Give back exactly the lines of the entries below from the line with "1. In software" to the line with "2. It is not", inclusive, and only those.

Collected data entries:
━━━━━━

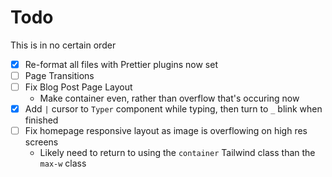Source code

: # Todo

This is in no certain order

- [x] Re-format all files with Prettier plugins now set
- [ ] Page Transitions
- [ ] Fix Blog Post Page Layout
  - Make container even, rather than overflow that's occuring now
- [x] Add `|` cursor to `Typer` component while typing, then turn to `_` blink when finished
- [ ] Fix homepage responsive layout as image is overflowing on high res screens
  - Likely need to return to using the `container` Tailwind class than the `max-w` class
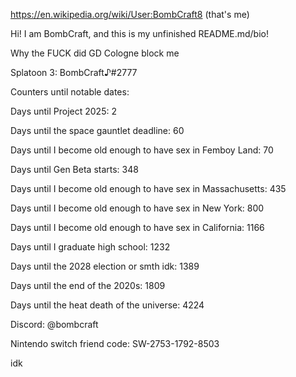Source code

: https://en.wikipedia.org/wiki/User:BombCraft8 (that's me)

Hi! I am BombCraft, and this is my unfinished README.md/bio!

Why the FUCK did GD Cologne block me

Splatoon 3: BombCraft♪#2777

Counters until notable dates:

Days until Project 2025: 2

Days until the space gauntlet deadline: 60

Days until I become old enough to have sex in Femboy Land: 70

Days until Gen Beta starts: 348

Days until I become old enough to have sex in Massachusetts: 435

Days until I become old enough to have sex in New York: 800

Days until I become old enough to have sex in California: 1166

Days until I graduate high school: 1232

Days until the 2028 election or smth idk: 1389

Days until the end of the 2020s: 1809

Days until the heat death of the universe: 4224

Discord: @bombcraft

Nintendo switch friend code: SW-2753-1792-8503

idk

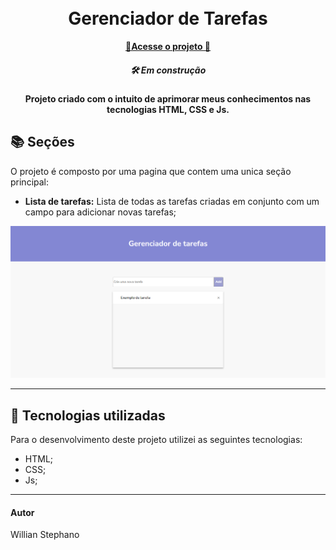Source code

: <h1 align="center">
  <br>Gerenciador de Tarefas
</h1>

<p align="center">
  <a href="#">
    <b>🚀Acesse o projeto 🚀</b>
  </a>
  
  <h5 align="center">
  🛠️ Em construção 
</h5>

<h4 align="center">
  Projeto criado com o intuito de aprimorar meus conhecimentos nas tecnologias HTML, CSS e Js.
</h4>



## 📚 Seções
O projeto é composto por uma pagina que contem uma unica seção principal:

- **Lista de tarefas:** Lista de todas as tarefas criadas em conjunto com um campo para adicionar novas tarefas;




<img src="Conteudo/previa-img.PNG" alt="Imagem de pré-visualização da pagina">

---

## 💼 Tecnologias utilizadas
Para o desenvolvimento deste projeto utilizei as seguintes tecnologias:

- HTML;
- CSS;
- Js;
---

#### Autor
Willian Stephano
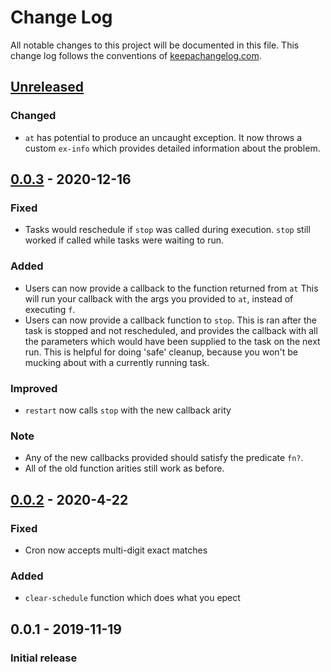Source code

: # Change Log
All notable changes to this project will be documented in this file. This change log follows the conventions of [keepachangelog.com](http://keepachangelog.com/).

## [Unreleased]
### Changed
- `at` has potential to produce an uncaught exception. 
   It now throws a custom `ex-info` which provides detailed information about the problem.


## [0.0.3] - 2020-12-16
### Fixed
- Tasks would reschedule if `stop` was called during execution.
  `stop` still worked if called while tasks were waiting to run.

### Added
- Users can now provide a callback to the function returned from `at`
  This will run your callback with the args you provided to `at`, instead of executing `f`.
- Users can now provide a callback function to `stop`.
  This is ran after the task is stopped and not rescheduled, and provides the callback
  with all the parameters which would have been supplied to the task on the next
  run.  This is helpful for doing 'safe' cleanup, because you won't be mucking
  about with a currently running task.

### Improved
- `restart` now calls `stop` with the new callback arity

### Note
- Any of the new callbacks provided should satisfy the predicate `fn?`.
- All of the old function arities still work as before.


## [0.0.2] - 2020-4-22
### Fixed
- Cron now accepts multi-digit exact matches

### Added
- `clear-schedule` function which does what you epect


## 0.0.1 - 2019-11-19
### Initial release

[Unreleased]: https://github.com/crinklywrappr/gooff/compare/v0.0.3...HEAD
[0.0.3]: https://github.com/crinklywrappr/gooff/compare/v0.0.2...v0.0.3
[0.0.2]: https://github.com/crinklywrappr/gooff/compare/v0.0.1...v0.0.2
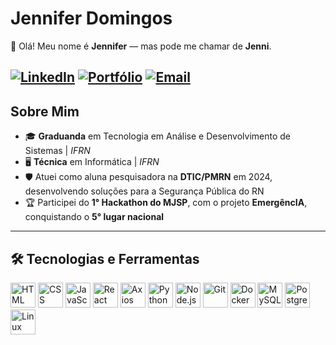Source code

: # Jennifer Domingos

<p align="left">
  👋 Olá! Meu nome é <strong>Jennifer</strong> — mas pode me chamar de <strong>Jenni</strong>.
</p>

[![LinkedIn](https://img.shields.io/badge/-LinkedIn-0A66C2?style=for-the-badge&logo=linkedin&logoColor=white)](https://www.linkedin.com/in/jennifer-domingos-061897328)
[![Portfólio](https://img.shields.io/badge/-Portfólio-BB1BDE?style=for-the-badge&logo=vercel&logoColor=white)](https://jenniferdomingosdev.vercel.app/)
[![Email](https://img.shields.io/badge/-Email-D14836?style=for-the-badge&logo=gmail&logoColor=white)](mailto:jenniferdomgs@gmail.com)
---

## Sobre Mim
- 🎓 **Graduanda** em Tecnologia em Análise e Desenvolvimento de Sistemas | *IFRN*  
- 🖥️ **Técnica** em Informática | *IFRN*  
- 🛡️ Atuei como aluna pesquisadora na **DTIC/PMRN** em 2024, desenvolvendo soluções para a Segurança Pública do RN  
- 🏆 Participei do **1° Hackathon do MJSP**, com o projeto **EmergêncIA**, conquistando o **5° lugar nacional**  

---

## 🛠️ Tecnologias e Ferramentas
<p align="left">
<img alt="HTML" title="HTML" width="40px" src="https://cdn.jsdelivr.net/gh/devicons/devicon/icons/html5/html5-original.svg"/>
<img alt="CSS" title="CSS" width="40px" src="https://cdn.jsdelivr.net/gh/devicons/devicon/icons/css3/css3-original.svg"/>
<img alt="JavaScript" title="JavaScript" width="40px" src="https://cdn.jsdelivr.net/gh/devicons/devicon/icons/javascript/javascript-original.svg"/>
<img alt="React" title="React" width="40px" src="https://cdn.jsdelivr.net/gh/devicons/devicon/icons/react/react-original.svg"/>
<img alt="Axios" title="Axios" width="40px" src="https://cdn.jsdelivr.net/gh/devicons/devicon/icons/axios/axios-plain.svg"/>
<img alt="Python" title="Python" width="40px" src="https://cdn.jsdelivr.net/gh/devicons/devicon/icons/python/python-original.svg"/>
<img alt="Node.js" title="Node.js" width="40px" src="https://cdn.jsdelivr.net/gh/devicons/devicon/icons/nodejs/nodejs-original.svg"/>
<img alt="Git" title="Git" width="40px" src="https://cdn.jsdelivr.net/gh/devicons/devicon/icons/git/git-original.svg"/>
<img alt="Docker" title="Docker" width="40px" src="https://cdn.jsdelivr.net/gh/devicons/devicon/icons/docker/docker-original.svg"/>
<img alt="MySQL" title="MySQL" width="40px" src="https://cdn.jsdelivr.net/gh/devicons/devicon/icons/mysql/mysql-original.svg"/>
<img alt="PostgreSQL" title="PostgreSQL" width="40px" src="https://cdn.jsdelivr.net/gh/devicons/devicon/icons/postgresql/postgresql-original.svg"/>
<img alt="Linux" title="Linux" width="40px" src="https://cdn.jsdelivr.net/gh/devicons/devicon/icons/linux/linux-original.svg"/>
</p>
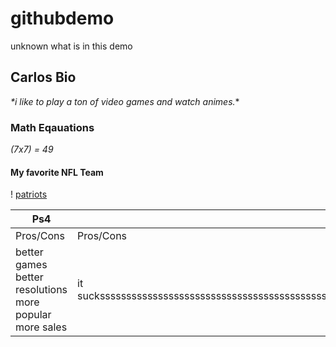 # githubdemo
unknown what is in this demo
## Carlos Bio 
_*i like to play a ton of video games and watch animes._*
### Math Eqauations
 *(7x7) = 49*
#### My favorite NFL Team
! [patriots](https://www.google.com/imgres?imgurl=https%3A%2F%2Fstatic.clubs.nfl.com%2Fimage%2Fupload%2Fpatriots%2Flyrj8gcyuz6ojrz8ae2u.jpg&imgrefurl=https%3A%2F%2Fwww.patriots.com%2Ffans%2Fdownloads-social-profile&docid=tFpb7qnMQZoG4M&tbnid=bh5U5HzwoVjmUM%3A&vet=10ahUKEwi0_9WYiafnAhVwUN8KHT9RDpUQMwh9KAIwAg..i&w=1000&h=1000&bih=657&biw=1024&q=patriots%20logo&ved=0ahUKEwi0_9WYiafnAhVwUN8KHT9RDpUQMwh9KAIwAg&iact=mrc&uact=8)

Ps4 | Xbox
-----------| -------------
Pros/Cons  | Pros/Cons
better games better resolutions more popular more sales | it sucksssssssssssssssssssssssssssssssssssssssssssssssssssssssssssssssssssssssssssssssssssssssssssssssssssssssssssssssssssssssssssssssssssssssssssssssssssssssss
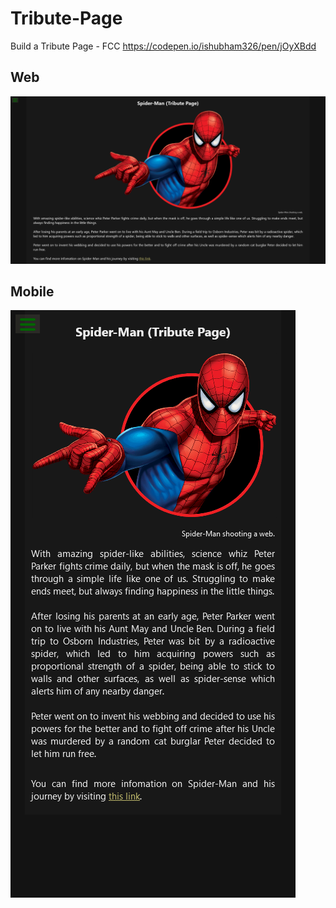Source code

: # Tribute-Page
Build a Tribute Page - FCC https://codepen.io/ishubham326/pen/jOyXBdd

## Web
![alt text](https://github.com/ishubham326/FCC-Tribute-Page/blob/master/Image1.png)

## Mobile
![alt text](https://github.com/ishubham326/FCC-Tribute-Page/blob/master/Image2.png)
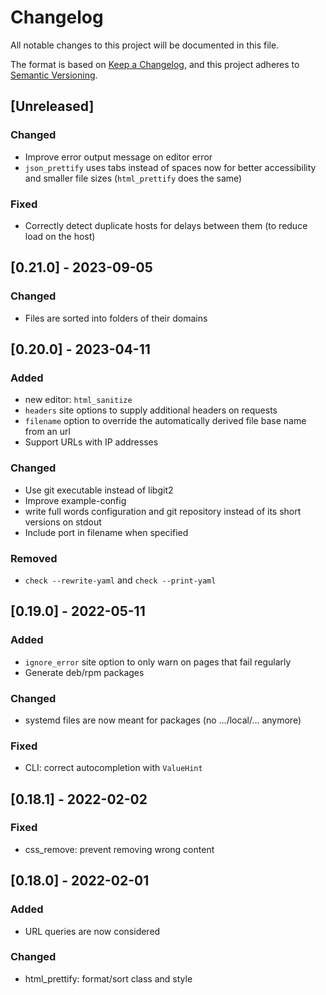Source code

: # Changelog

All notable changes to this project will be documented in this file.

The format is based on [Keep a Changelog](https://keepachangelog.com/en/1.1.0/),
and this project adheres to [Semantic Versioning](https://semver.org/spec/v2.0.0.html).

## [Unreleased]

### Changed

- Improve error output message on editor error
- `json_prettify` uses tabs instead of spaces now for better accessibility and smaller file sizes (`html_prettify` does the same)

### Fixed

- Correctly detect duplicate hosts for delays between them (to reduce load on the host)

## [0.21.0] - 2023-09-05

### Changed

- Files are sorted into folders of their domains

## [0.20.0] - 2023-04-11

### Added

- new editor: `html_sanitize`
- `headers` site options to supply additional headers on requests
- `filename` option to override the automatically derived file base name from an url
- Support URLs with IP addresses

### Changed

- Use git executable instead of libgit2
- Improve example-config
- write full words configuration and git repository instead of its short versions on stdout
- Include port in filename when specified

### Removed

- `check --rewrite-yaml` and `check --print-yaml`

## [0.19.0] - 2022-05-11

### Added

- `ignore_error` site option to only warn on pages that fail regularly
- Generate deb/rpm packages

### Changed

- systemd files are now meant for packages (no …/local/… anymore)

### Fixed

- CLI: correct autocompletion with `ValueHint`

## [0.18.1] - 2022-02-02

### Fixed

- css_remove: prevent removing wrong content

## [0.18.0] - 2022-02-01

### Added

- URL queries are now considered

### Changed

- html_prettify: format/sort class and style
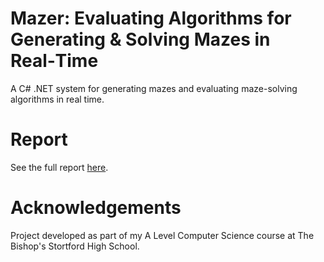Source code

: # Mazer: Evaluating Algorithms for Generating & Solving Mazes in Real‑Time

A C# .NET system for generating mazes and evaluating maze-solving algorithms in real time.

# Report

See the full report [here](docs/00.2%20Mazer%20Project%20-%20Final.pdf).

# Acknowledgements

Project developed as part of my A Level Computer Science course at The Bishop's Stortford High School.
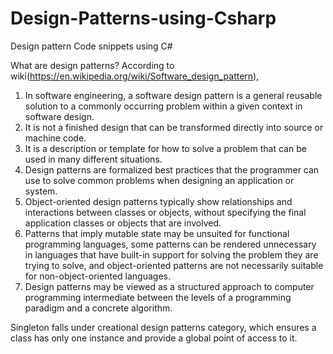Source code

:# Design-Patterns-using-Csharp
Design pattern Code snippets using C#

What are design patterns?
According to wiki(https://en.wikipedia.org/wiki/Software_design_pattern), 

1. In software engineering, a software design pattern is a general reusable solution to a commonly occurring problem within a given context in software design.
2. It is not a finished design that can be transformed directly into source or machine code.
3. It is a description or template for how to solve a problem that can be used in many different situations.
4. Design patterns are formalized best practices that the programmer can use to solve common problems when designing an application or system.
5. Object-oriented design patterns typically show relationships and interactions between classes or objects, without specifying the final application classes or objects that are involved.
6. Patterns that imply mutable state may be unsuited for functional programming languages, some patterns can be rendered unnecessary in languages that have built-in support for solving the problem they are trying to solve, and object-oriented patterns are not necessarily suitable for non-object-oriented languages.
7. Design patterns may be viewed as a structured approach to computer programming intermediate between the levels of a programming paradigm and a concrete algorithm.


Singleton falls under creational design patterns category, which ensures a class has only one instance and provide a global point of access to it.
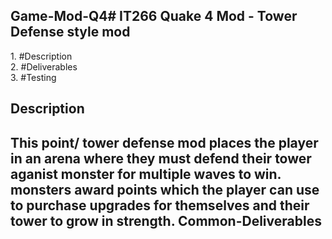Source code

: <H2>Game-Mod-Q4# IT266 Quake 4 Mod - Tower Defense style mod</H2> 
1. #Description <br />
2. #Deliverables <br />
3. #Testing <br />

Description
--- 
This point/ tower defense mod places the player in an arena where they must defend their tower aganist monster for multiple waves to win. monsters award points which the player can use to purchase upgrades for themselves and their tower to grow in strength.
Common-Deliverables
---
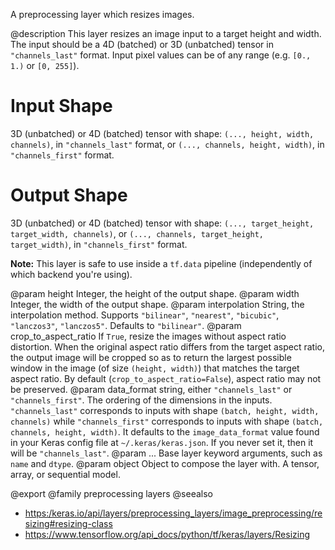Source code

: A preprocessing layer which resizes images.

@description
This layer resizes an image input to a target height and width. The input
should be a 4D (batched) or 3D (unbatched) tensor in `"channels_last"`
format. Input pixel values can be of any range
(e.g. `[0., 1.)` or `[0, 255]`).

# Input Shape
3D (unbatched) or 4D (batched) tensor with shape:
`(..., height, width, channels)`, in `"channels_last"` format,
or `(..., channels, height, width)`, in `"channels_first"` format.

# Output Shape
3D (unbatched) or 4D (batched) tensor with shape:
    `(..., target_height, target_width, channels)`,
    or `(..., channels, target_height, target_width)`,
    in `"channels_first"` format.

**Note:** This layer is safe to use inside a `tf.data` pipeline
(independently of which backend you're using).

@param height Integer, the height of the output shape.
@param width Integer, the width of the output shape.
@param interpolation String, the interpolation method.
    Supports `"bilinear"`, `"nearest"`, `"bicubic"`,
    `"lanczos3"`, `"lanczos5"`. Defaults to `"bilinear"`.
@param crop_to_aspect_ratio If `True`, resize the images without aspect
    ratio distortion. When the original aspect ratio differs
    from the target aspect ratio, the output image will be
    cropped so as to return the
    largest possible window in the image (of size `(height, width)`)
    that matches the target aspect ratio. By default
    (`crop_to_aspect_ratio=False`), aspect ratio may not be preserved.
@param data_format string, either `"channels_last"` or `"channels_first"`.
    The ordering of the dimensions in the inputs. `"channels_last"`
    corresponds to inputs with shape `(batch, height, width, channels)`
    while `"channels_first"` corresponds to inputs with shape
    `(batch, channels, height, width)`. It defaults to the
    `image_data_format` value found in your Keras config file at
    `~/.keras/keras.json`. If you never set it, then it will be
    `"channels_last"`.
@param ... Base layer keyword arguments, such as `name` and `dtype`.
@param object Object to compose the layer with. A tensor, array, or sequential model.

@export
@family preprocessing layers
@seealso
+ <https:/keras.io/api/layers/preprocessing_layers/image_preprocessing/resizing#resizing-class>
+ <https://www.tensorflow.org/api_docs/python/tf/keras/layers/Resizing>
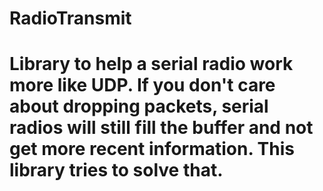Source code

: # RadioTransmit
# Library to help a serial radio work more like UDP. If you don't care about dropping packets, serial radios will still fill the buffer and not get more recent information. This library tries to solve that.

━━━━━━

SOLUTION TO THIS PROBLEM →
1. In software engineering, a software design pattern is a general reusable solution to a commonly occurring problem within a given context in software design.
2. It is not a finished design that can be transformed directly into source or machine code.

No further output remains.